PROBLEM - Reproduce the film article on Because I Love Bad Weather in full, word for word, including its infobox list and the opening paragraph.

EXCERPT PROVIDED -
- Theatrical release poster
- Directed by: Yana Lekarska
- Written by: Yana Lekarska
- Produced by: Alexander Kalinov Bogomil Kalinov Kalin Kalinov
- Starring: Neda Spasova Vladimir Mihaylov
- Cinematography: Mladen Minev
- Edited by: Donka Ivanova
- Music by: Boris Karadimtchev
- Production company: Invictus
- Release dates: March 16, 2024 (SIFF); April 5, 2024 (Bulgaria);
- Running time: 100 minutes
- Country: Bulgaria
- Language: Bulgarian

= Because I Love Bad Weather =

Because I Love Bad Weather (Bulgarian: Защото обичам лошото време) is a 2024 Bulgarian romantic comedy-drama film written and directed by Yana Lekarska in her directorial debut. Starring Neda Spasova and Vladimir Mihaylov accompanied by Boryana Puncheva, Eleni Dekidis, Ivan Barnev and Veselin Rankov.

INFORMATION SUPPLIED -
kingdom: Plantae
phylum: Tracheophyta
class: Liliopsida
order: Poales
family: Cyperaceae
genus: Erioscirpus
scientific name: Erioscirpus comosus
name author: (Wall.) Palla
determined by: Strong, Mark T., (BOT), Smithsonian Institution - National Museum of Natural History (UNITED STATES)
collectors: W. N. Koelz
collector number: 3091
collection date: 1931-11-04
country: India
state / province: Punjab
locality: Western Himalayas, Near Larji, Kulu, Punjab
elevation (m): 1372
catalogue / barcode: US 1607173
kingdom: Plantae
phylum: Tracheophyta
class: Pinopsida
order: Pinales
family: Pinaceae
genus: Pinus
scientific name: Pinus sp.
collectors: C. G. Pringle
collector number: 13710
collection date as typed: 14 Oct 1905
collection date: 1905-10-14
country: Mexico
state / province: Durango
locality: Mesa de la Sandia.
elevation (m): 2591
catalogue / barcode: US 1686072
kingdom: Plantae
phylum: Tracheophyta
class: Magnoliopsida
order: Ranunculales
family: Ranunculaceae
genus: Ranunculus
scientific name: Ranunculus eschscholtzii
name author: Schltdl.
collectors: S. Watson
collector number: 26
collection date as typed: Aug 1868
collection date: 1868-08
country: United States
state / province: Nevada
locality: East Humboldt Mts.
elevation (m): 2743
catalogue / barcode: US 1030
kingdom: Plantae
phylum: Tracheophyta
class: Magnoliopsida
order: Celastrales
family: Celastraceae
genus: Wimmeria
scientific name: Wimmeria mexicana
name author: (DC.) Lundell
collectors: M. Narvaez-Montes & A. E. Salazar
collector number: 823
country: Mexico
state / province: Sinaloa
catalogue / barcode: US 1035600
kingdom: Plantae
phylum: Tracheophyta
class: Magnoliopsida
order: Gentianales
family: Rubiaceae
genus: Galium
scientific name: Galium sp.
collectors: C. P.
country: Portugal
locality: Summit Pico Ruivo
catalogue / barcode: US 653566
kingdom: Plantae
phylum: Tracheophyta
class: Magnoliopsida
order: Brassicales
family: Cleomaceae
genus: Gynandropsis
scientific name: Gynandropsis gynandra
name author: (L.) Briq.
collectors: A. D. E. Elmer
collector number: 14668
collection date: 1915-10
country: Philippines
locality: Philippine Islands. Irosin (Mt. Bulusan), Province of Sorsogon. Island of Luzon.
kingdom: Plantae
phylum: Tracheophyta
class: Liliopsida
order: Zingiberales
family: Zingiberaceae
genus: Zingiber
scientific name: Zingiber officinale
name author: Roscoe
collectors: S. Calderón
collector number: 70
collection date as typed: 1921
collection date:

EXERCISE OUTPUT -
- Theatrical release poster
- Directed by: Yana Lekarska
- Written by: Yana Lekarska
- Produced by: Alexander Kalinov Bogomil Kalinov Kalin Kalinov
- Starring: Neda Spasova Vladimir Mihaylov
- Cinematography: Mladen Minev
- Edited by: Donka Ivanova
- Music by: Boris Karadimtchev
- Production company: Invictus
- Release dates: March 16, 2024 (SIFF); April 5, 2024 (Bulgaria);
- Running time: 100 minutes
- Country: Bulgaria
- Language: Bulgarian

= Because I Love Bad Weather =

Because I Love Bad Weather (Bulgarian: Защото обичам лошото време) is a 2024 Bulgarian romantic comedy-drama film written and directed by Yana Lekarska in her directorial debut. Starring Neda Spasova and Vladimir Mihaylov accompanied by Boryana Puncheva, Eleni Dekidis, Ivan Barnev and Veselin Rankov.